At 48mm wide, in carbon fiber, this Hublot Minute Repeater Tourbillon Chronograph is indeed a cool timepiece. And, it doesn't wear like something that cost you a ton of money. Hublot was still able to give it a sporty feeling that they are known to imbue in most of their watches. With a watch like this you'd feel comfortable in jeans while running around doing errands. Can you say the same for a Patek Philippe minute repeater? If anything, Hublot has created a mold for more casual luxury watches because they strive so hard to make them modern feeling. No Hublot watch is ever a timepiece you are afraid to wear and in that I think Jean-Claude Biver has really succeed in making high-end timepieces a more regular facet of people's lives. |
| SPOTTED: Legendary Formula One Champion Jim Clark Wearing A |
分類: 未分類 |
1960s Formula One racers and their watches. It seems like you can't go a solitary day without hearing about these men and their Heuer Chronographs. Jo Siffert and his watch, Derek Bell and his, and of course McQueen's Monaco.
But our friends at Automobiliac came across a really cool picture of a racer that might not be as romantic a hero as Seppi, but in actuality was arguably the strongest racer of his day. Jim Clark at the time of his death had won more Grand Prix races (25) and achieved more Grand Prix pole positions (33) than any other driver, and had two world championships to his name. On top of that, he wore a pretty cool watch - a replica Breitling Transocean Chronograph Top-Time chronograph.

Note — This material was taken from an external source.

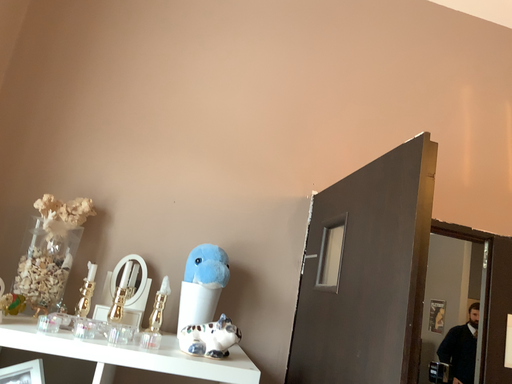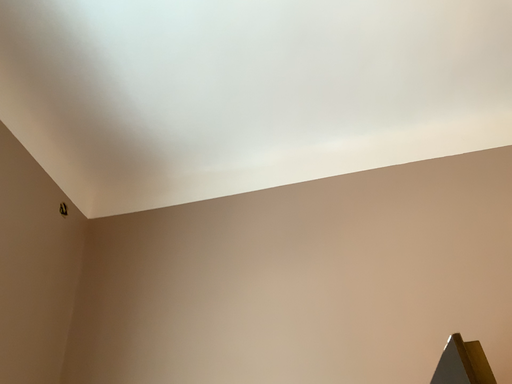
Question: Which way did the camera rotate in the video?

Choices:
 (A) rotated upward
 (B) rotated downward

Answer: (A)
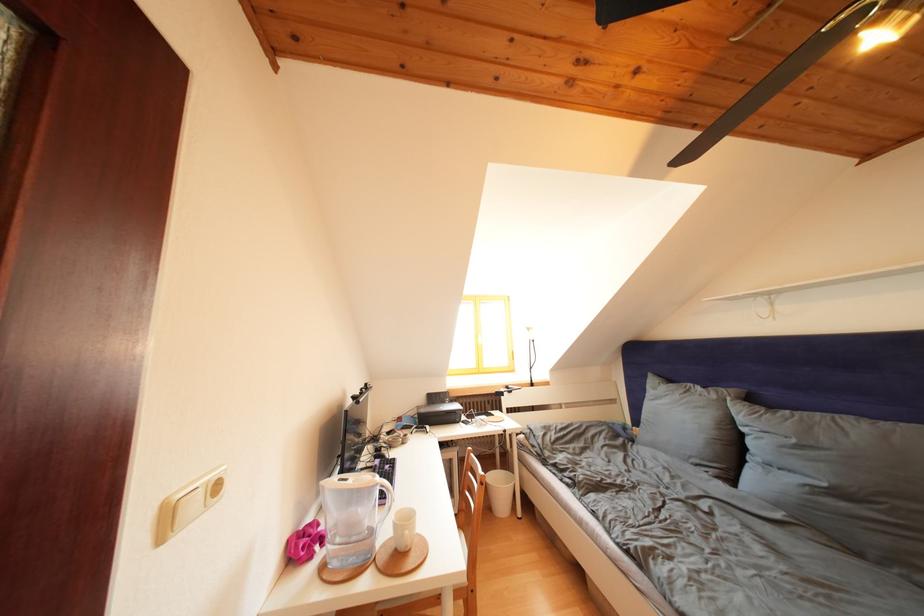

As Automobiliac points out, it's interesting that replica Breitling Chronospace Automatic has completely forgotten its motorsports history (Bentley partnership not withstanding) and has focused completely on aviation when they could follow in the market generation footsteps of TAG Heuer and promote this connection with a racer of the highest pedigree.
If you're a race fan and oversaturated with all the Heuer hub-bub, a Jim Clark http://www.speedroc.com/replica-omega-planet-ocean-chronograph.html Top-Time could be a nice vintage alternative. Top-Times can be had for a relative pittance, as seen here.
Click through to Automobiliac for more details.